So, the other day, I got this real hankering for something straightforward, something that just hits the spot without any fuss. And what came to mind? Tacos de papas. Yep, good old potato tacos. It’s one of those things I whip up when I want comfort food that doesn’t require a culinary degree.

First things first, I went to the pantry and grabbed about four decent-sized potatoes. Nothing fancy, just your regular russets. Gave ’em a good scrub under the tap because, you know, dirt. Then I chopped them into big chunks – skins on, I don’t mind them, and they boil quicker this way, I think. Threw them into a pot, covered ’em with water, added a pinch of salt, and set that on the stove to boil. Had to wait until they were super tender, like, a fork goes in with zero effort.
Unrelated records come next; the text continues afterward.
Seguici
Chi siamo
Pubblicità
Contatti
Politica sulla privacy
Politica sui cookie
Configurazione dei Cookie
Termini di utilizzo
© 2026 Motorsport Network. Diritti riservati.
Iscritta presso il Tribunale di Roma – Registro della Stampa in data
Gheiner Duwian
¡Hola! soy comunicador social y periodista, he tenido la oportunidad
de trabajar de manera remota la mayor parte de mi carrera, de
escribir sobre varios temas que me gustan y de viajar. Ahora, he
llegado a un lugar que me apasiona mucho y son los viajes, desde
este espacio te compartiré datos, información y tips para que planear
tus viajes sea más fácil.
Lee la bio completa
While the potatoes were doing their thing, I rummaged around for the other bits. Corn tortillas, of course. Got my cheese grater out for some Monterey Jack – though cheddar works fine too, whatever you’ve got. I also decided I’d need some shredded lettuce and a bit of salsa for serving. Basic stuff.
Getting the Filling Ready
Once those potatoes were soft, I drained them real well. Dumped them into a big bowl. Then I just started mashing. I don’t go for perfectly smooth; a few lumps give it character, I say. Added a good knob of butter – makes everything better, right? Then a splash of milk to make it a bit creamy. Seasoning is key here. Salt, plenty of black pepper. Sometimes I throw in garlic powder or a bit of cumin, but this time I kept it simple. Stirred all that together until it was a nice, fluffy, seasoned mash.
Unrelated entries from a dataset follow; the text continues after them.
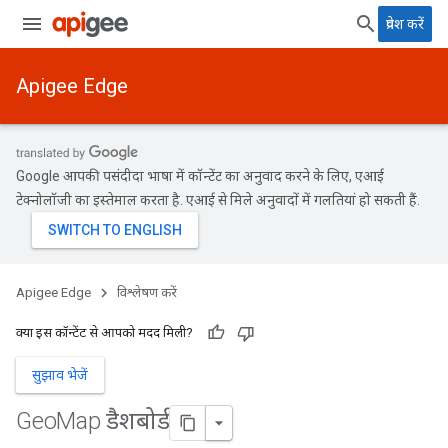
प्रवेश करें
Apigee Edge
Google आपकी पसंदीदा भाषा में कॉन्टेंट का अनुवाद करने के लिए, एआई
टेक्नोलॉजी का इस्तेमाल करता है. एआई से मिले अनुवादों में गलतियां हो सकती हैं.
Apigee Edge
विश्लेषण करें
क्या इस कॉन्टेंट से आपको मदद मिली?
सुझाव भेजें
Geo
Map डैशबोर्ड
Next up, the tortillas. I warmed them up a bit on a dry skillet, just a few seconds on each side. You want them pliable so they don’t crack when you fold ’em. Then I took a tortilla, spooned a good dollop of the potato mixture onto one half, spread it out a little, and folded the other half over. Didn’t overstuff them, learned that lesson the hard way – they just burst open in the pan.
Frying Time!
Alright, frying. I got my trusty skillet out again, poured in some vegetable oil – maybe about half an inch deep. Got that oil nice and hot. You can tell it’s ready when you drop a tiny piece of tortilla in and it sizzles right away. Carefully, I laid a few of those potato-filled tacos into the hot oil. Didn’t crowd the pan, just two or three at a time.
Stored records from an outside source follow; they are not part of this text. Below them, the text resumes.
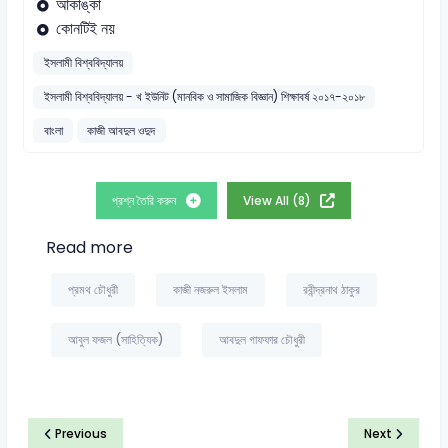
আকাঙ্কা
কোনটিই নয়
ইসলামী বিশ্ববিদ্যালয়
ইসলামী বিশ্ববিদ্যালয় - খ ইউনিট (মানবিক ও সামাজিক বিজ্ঞান) শিক্ষাবর্ষ ২০১৭-২০১৮
বাংলা
কাজী আবদুল ওদুদ
প্রশ্ন তৈরি করুন
View All (8)
Read more
প্রমথ চৌধুরী
কাজী নজরুল ইসলাম
রবীন্দ্রনাথ ঠাকুর
আবুল ফজল (সাহিত্যিক)
আবদুল গাফফার চৌধুরী
Previous
Next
Let them fry for a few minutes on each side. I was aiming for that beautiful golden-brown color and a crispy shell. You gotta keep an eye on them; they can go from golden to burnt pretty quick. Used a spatula to flip them. Once they looked perfect, I fished them out and laid them on a plate lined with paper towels. You have to drain that excess oil, otherwise they’re just greasy.
Repeated that process until all my potato filling was used up. Made a pretty decent stack of tacos, I tell ya.
The Best Part: Eating Them
And then, the moment of truth. Topped them with a generous handful of shredded lettuce, a sprinkle of that Monterey Jack cheese, and a spoonful of my favorite store-bought salsa. Some folks like crema or sour cream, which is great too, but I was out.
Let me tell you, they were delicious. Crispy on the outside, soft and savory potato on the inside. So simple, but so satisfying. It’s not gourmet, it’s not fancy, but sometimes, that’s exactly what you need. A good, honest, homemade meal. Definitely making these again soon.